WHAT YOU ARE ASKED TO DO.
Return, word for word, the part of the text on legacy systems that opens with "Most legacy systems" and closes with "a wild ride.".

EXCERPTED PASSAGE.
What is Legacy Anyway?

One of the fun facts of digital transformation is that organizations depend on existing applications for their would-be shiny digital assets. It’s not like starting a new digital business from scratch. Sometimes, these existing applications are considered legacy.

Everyone seems to define the term legacy system differently. Some mean anything that runs on a mainframe or is written in COBOL. Others consider whether programming skills are widely available. Still others point to anything that smells old. I once worked on a project to determine the legacy status of thousands of applications, and we adopted a working definition that was based on the support status of the technical underpinnings.

I’d like to propose a simpler definition:

Legacy systems are applications that have become a roadblock for realizing the business’ digital goals.

Legacy systems are legacy because they cannot readily be adapted to the digital needs. Regardless of the age, technology or the amount that has been invested in it. If an application is adaptable, then it isn’t legacy. Of course, this implies not just a technical angle, but an economic one. If it is too costly to adapt the app, then it isn’t really adaptable.

Archaeology Expedition

Most legacy systems are systems of record that the business runs on. Often, the organization invested a sizeable amount of resources in it. So it’s hard to let go. Therefore, a frequent question is: “can we modernize the application in some way?” The answer requires an archaeology expedition into the software. Put on that Indiana Jones hat, it’s going to be a wild ride.

Legacy architecture: Planetarium ceiling
Eisinga Planetarium

Just like technology in the old world, the architecture of legacy software can be brilliant. When originally conceived, the designs may have been elegant, well documented and clean. One of my favorite examples of historic tech is the oldest working planetarium, built by Eise Eisinga in the late 1700s. Handcrafted wooden gears, powered by the gravity of weights. It still runs and is accurate.

Your organization’s legacy system may have started out just as beautifully. But then, new requirements resulted in change. New business rules required tweaks. New regulation meant new compliance code. Shortcuts were made. Documentation bit the dust. Layers were built on layers. Someone entered a code comment “I don’t know what this does, but without it, the program breaks”. Then someone else found a workaround for the workaround with creative plumbing. Pretty soon, you have undecipherable layers of hieroglyphs. It can be very difficult and high-risk to make any further changes.

Dataset records:
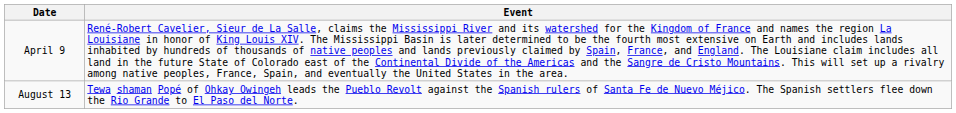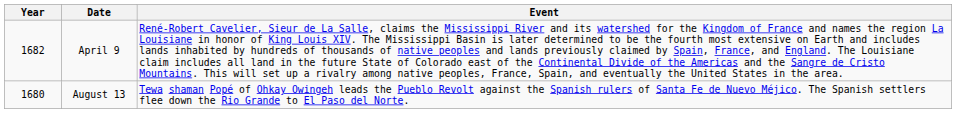+ column: Year | 1682 | 1680
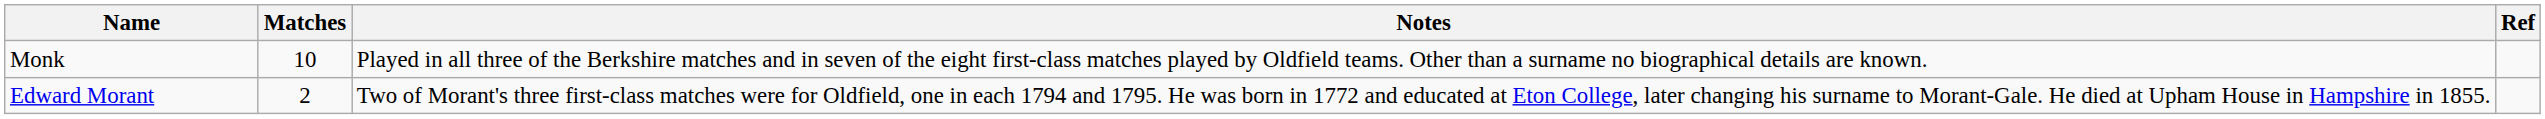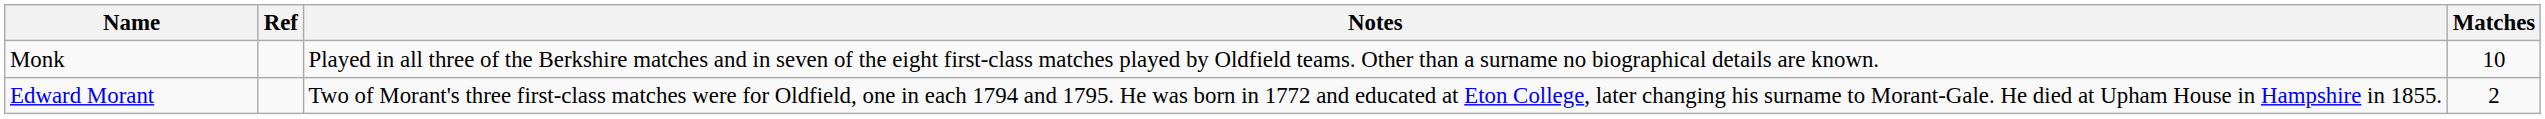columns swapped: Matches <-> Ref
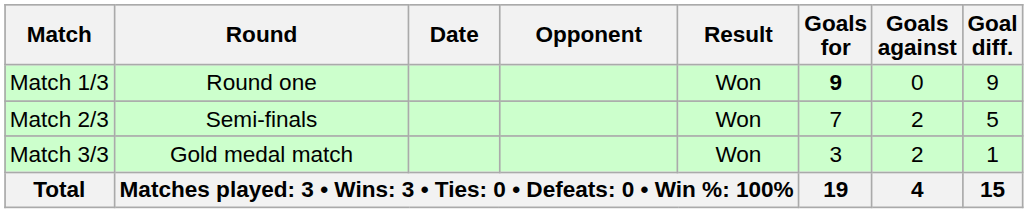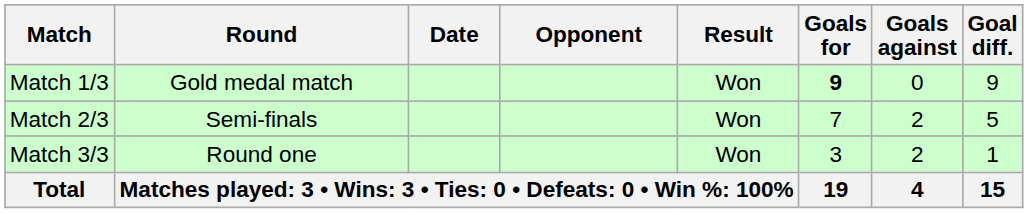Match 1/3 | Round: Round one -> Gold medal match
Match 3/3 | Round: Gold medal match -> Round one
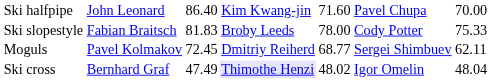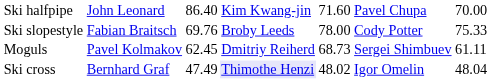Ski slopestyle | column 3: 81.83 -> 69.76
Moguls | column 3: 72.45 -> 62.45
Moguls | column 5: 68.77 -> 68.73
Moguls | column 7: 62.11 -> 61.11
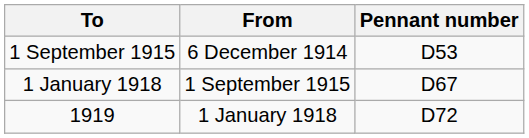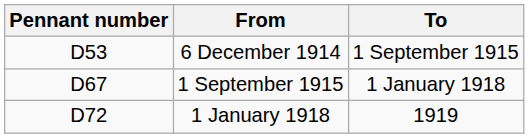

RESULT FOR THIS EXERCISE.
Most legacy systems are systems of record that the business runs on. Often, the organization invested a sizeable amount of resources in it. So it’s hard to let go. Therefore, a frequent question is: “can we modernize the application in some way?” The answer requires an archaeology expedition into the software. Put on that Indiana Jones hat, it’s going to be a wild ride.